Should I remove unused CSS from third-party widgets? Risky. Third-party widgets (chat, ads, social) may inject HTML dynamically after page load, requiring CSS not detected in initial content. Safelist third-party CSS selectors or exclude third-party CSS from purging.
Does code splitting hurt SEO by delaying content? No if critical content renders immediately. Lazy-loaded features (modals, videos, advanced UI) don't affect SEO. Ensure primary text content and navigation render without waiting for split bundles.
How do I test for broken styles after PurgeCSS? Visual regression testing across all templates and breakpoints. Automated tools (Percy, BackstopJS) capture screenshots before/after purging, highlighting visual differences. Manual QA should test interactive states (hover, focus, active) and JavaScript-triggered UI changes.

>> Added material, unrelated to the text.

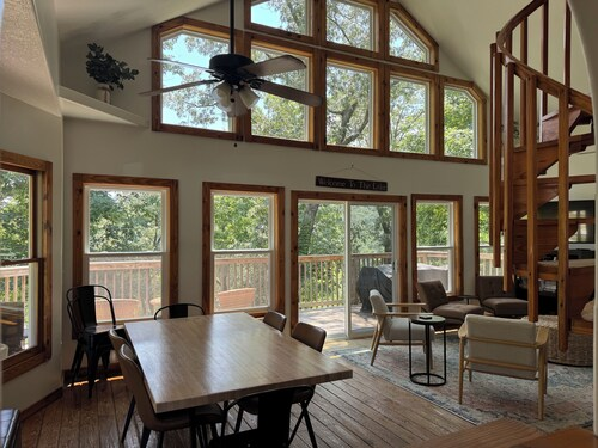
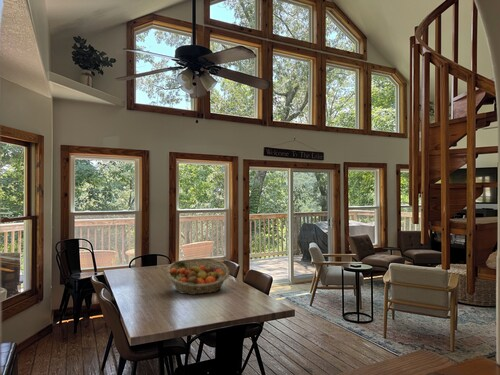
+ fruit basket [166,257,231,296]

When This Fix Isn't Your Priority
Skip this for now if:
- Your site has fundamental crawling/indexing issues. Fixing a meta description is pointless if Google can't reach the page. Resolve access, robots.txt, and crawl errors before optimizing on-page elements.
- You're mid-migration. During platform or domain migrations, freeze non-critical changes. The migration itself introduces enough variables — layer optimizations after the new environment stabilizes.

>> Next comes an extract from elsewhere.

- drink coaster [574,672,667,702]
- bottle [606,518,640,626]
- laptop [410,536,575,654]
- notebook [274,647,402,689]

- The page gets zero impressions in Search Console. If Google shows no data for the page, the issue is likely discoverability or indexation, not on-page optimization. Investigate why the page isn't indexed first.
Frequently Asked Questions
How long does this fix take to implement?
Most fixes in this article can be implemented in under an hour. Some require a staging environment for testing before deploying to production. The article flags which changes are safe to deploy immediately versus which need QA review first.
Will this fix work on WordPress, Shopify, and custom sites?
The underlying SEO principles are platform-agnostic. Implementation details differ — WordPress uses plugins and theme files, Shopify uses Liquid templates, custom sites use direct code changes. The article focuses on the what and why; platform-specific how-to links are provided where available.
How do I verify the fix actually worked?
Each fix includes a verification step. For most technical SEO changes: check Google Search Console coverage report 48-72 hours after deployment, validate with a live URL inspection, and monitor the affected pages in your crawl tool. Ranking impact typically surfaces within 1-4 weeks depending on crawl frequency.